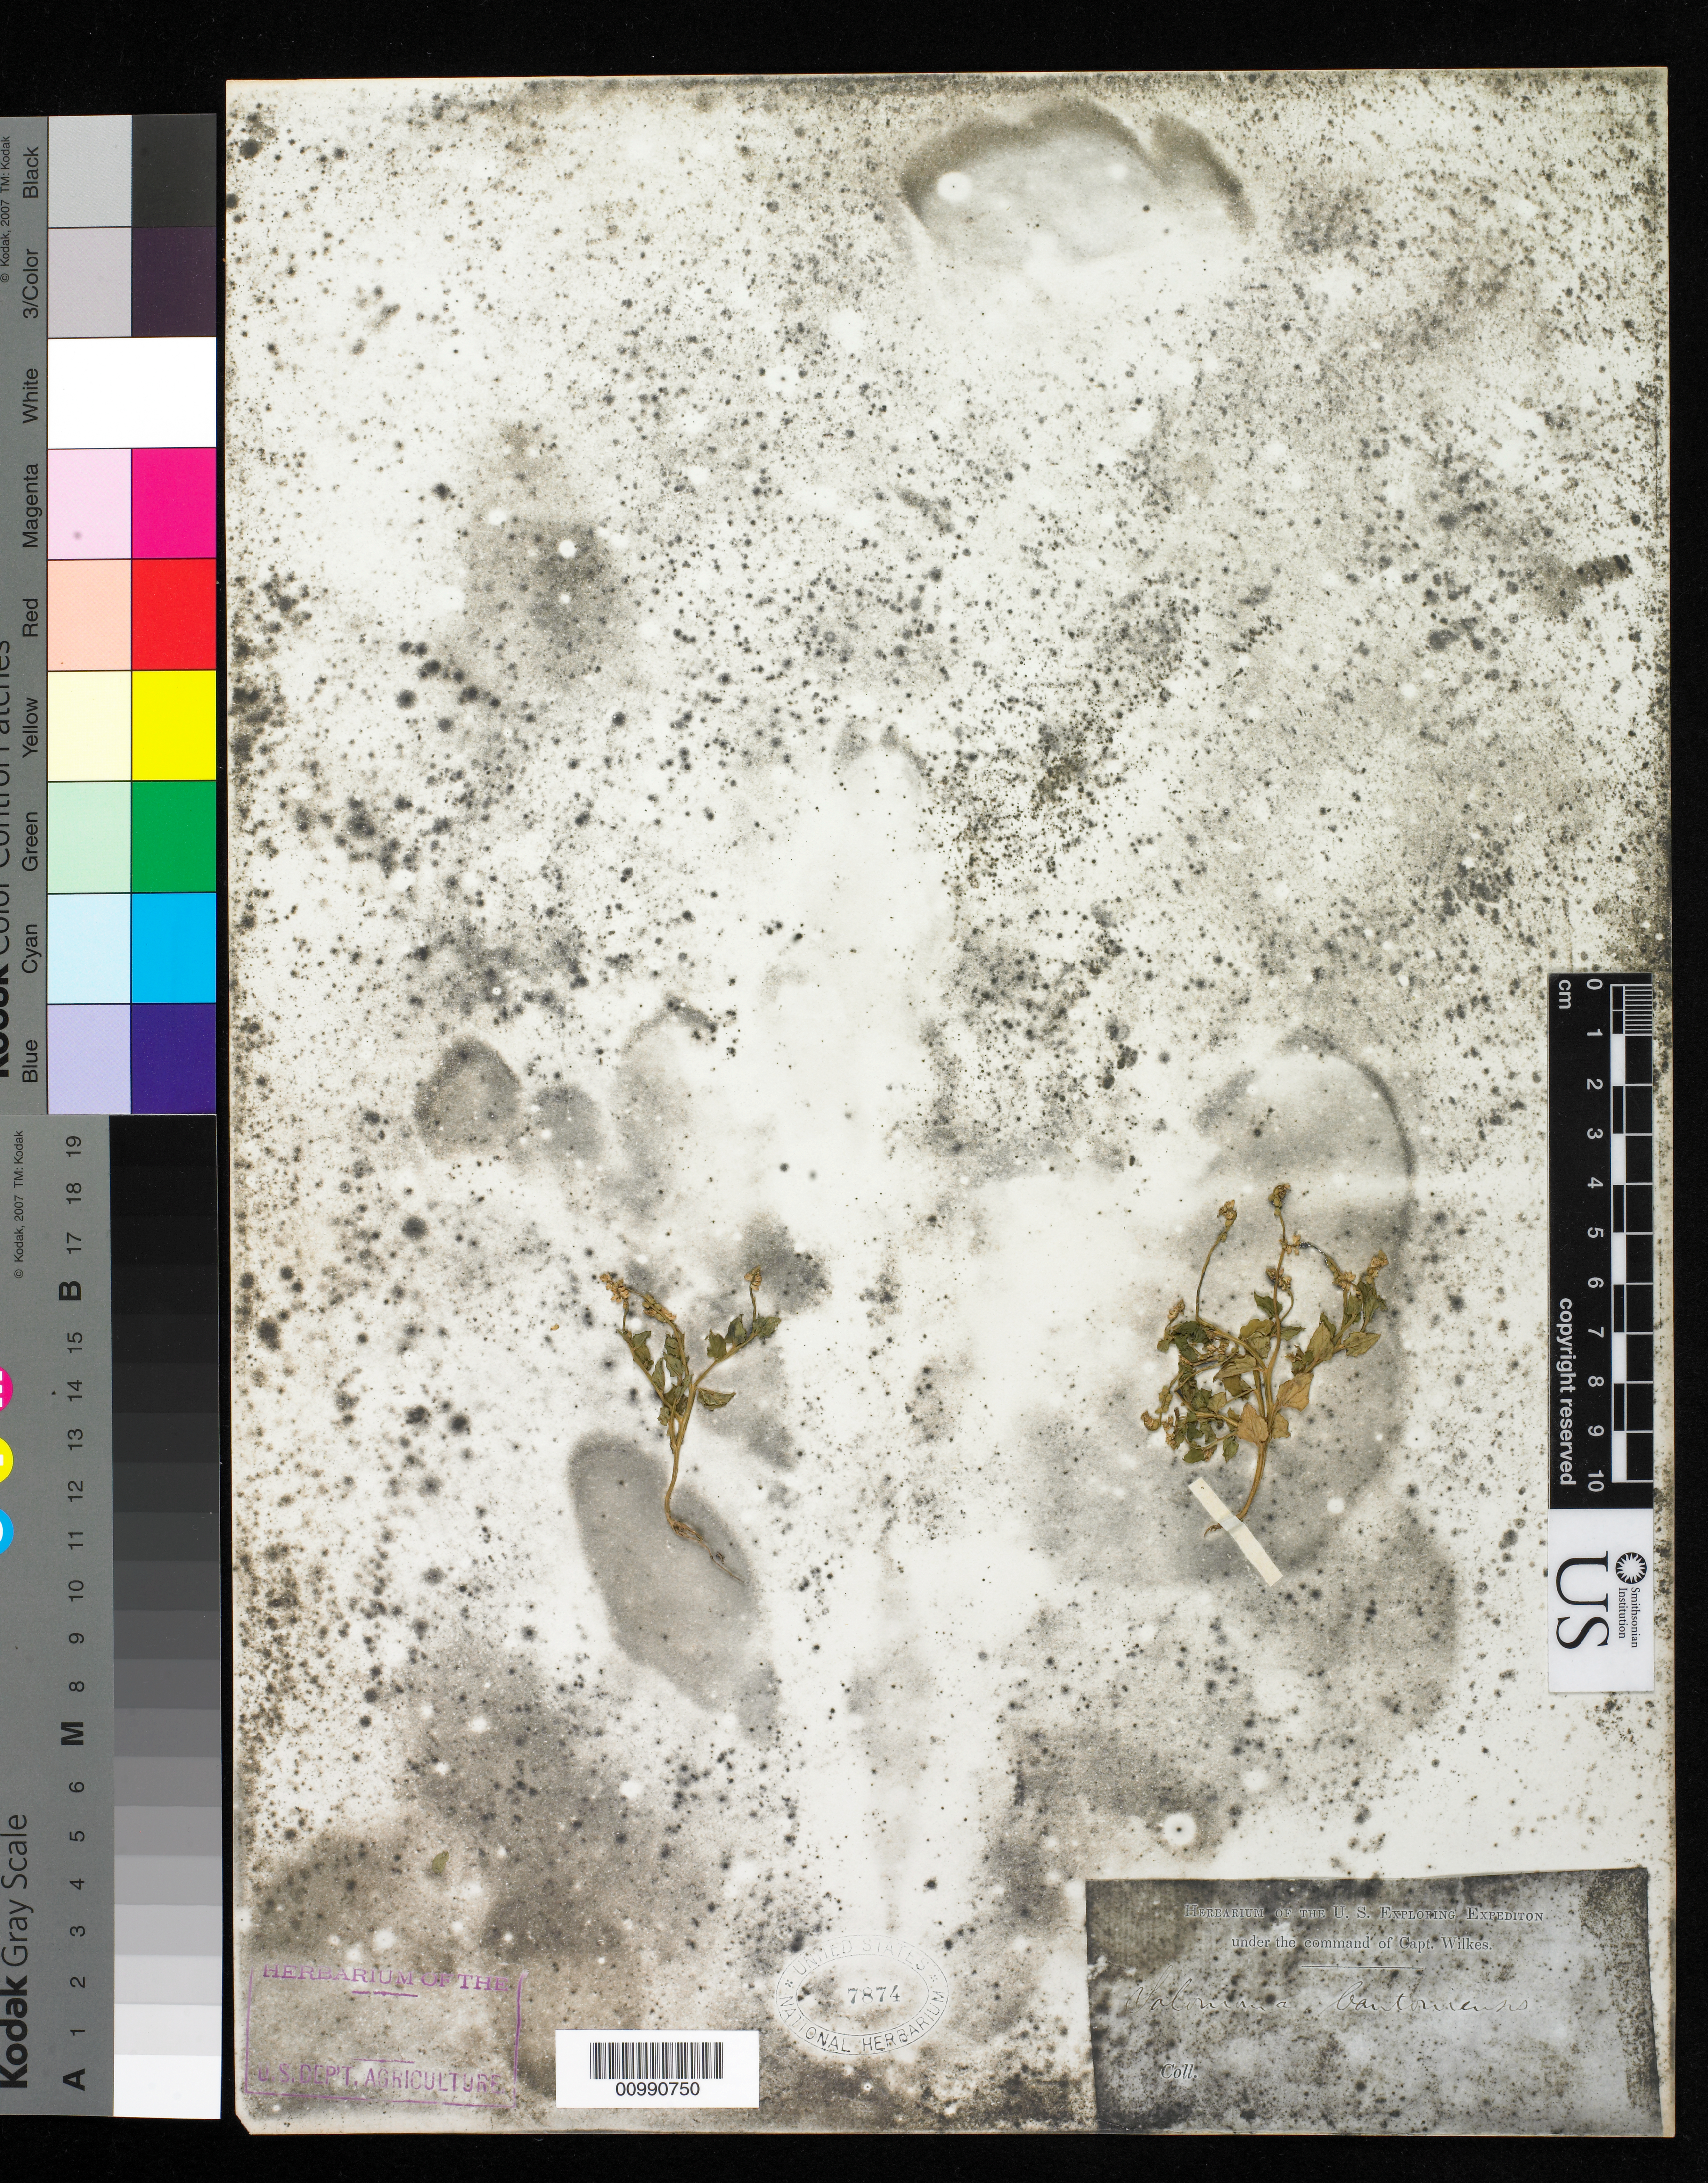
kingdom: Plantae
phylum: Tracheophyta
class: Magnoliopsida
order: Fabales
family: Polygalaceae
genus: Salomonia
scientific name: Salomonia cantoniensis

* * * * * * * * *

TASK INSTRUCTIONS: Copy the rows above word for word, omitting the picture.

CORRECT OUTPUT:
kingdom: Plantae
phylum: Tracheophyta
class: Magnoliopsida
order: Fabales
family: Polygalaceae
genus: Salomonia
scientific name: Salomonia cantoniensis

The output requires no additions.